[Stored records]
------------
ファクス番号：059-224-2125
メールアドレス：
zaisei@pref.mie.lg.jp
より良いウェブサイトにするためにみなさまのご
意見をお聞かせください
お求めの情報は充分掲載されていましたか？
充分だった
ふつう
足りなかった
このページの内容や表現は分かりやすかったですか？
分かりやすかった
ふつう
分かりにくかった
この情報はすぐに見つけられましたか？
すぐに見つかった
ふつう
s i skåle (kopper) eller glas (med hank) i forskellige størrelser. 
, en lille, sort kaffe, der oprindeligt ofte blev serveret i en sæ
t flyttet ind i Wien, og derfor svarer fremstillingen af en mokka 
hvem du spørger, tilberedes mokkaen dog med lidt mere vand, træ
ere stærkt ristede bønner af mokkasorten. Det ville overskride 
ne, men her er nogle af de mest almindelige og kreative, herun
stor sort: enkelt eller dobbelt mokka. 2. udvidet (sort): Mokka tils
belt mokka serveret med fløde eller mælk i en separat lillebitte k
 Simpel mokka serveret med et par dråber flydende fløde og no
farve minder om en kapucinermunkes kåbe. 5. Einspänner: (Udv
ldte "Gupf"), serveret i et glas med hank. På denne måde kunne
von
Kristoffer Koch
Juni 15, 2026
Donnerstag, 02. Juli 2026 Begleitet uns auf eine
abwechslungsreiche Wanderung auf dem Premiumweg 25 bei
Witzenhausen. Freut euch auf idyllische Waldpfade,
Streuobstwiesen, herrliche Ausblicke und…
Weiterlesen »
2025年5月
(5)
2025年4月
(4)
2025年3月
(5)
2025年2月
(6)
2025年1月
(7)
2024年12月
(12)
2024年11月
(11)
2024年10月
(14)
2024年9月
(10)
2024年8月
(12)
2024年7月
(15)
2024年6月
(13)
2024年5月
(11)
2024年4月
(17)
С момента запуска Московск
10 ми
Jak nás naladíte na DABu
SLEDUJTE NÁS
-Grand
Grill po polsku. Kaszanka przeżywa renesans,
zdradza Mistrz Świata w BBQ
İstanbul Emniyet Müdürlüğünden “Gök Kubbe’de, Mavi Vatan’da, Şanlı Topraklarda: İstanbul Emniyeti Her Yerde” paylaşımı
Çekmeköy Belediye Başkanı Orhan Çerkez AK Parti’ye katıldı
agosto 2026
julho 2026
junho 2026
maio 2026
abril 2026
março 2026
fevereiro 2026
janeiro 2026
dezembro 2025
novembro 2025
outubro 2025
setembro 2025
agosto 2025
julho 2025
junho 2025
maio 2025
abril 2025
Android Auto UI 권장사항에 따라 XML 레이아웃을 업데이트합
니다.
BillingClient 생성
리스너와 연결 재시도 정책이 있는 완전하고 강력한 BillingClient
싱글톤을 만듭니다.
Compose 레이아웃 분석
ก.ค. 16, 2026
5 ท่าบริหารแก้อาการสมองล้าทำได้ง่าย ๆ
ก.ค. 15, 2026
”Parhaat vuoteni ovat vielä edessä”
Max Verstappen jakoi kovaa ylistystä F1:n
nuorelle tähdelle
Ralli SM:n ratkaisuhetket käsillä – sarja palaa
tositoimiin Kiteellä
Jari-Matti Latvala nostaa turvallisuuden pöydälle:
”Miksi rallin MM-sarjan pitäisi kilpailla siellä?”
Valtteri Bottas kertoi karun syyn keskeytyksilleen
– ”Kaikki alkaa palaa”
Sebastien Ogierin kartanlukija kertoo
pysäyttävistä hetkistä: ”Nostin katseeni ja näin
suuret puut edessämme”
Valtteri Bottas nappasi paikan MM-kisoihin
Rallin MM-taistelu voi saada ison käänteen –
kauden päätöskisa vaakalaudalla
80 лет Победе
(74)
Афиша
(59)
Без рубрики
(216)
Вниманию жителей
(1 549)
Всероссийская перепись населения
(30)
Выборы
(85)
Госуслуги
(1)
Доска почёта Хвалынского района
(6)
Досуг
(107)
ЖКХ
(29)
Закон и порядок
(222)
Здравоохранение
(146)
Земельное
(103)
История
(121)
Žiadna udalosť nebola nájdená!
------------
ABOUT THIS TASK - Repeat everything from the first line down through the line containing "ere stærkt ristede".

TASK SOLUTION -
ファクス番号：059-224-2125
メールアドレス：
zaisei@pref.mie.lg.jp
より良いウェブサイトにするためにみなさまのご
意見をお聞かせください
お求めの情報は充分掲載されていましたか？
充分だった
ふつう
足りなかった
このページの内容や表現は分かりやすかったですか？
分かりやすかった
ふつう
分かりにくかった
この情報はすぐに見つけられましたか？
すぐに見つかった
ふつう
s i skåle (kopper) eller glas (med hank) i forskellige størrelser. 
, en lille, sort kaffe, der oprindeligt ofte blev serveret i en sæ
t flyttet ind i Wien, og derfor svarer fremstillingen af en mokka 
hvem du spørger, tilberedes mokkaen dog med lidt mere vand, træ
ere stærkt ristede bønner af mokkasorten. Det ville overskride 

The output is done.